Scraping online data: sources, tools and methodologies. Hands-on analysis of Online Job Advertisements
Course Leader
Mauro Pelucchi
Target Group
Official statisticians working on big data methodology, data science and in employment and education statistics, as well as other statistical domains which can profit from this data source.
Entry Qualifications
Sound command of English.

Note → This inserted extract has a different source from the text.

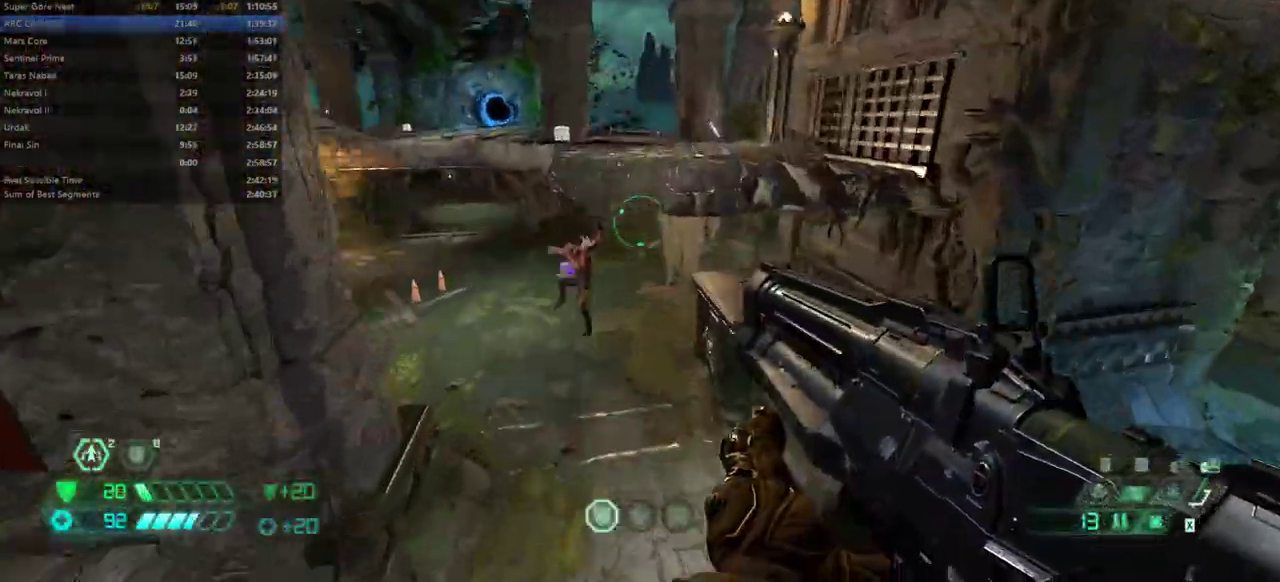
{"keys": ["fw"], "events": [[200, "cs", "down"], [300, "cs", "up"]]}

Participants should be able to make short interventions and to actively participate in discussions
Domain knowledge on Labour Market Intelligence
Preliminary Big Data knowledge
Familiarity with base analytical techniques
Familiarity with base programming knowledge
Objective(s)
Understand how to collect Web Data regarding Online Job Vacancies and store them
Understand of data processing techniques
Understand the challenges and the issues of web data
Base understand of data classification techniques on standard taxonomies and base understand of advanced techniques on taxonomies improvement
Contents
Landscaping the online job market
OJV data ingestion (e.g.: source selection, ingestion techniques)
Overview of web technology (HTML, CSS, JS, XPATH, ...);
Scraping vs Crawling vs Search (including URLs discovery via surveys, search engines and crowdsourcing);
Data extraction via API (HTTP messages, requests and response codes, POST, REST, JSON format, R package 'httr');
Data extraction via scraping tools;
OJV data processing (e.g.: pipeline, vacancy detection, deduplication)
Automatic classification of OJV data (e.g.: multi- language environment, feature extraction, classifiers)
Text processing and multi-language environment
Classification processes, feature extraction and machine learning
Focus on occupation’s categorization
Focus on skill’s categorization
Analysis of OJV data with the Big Data Science Workbench tools
Expected Outcome
Sample script that extract Job Vacancies and other data from a web source, cleans them and prepare for analytical path
Training Methods
Presentations and lectures
Exchange of views/experiences on national practices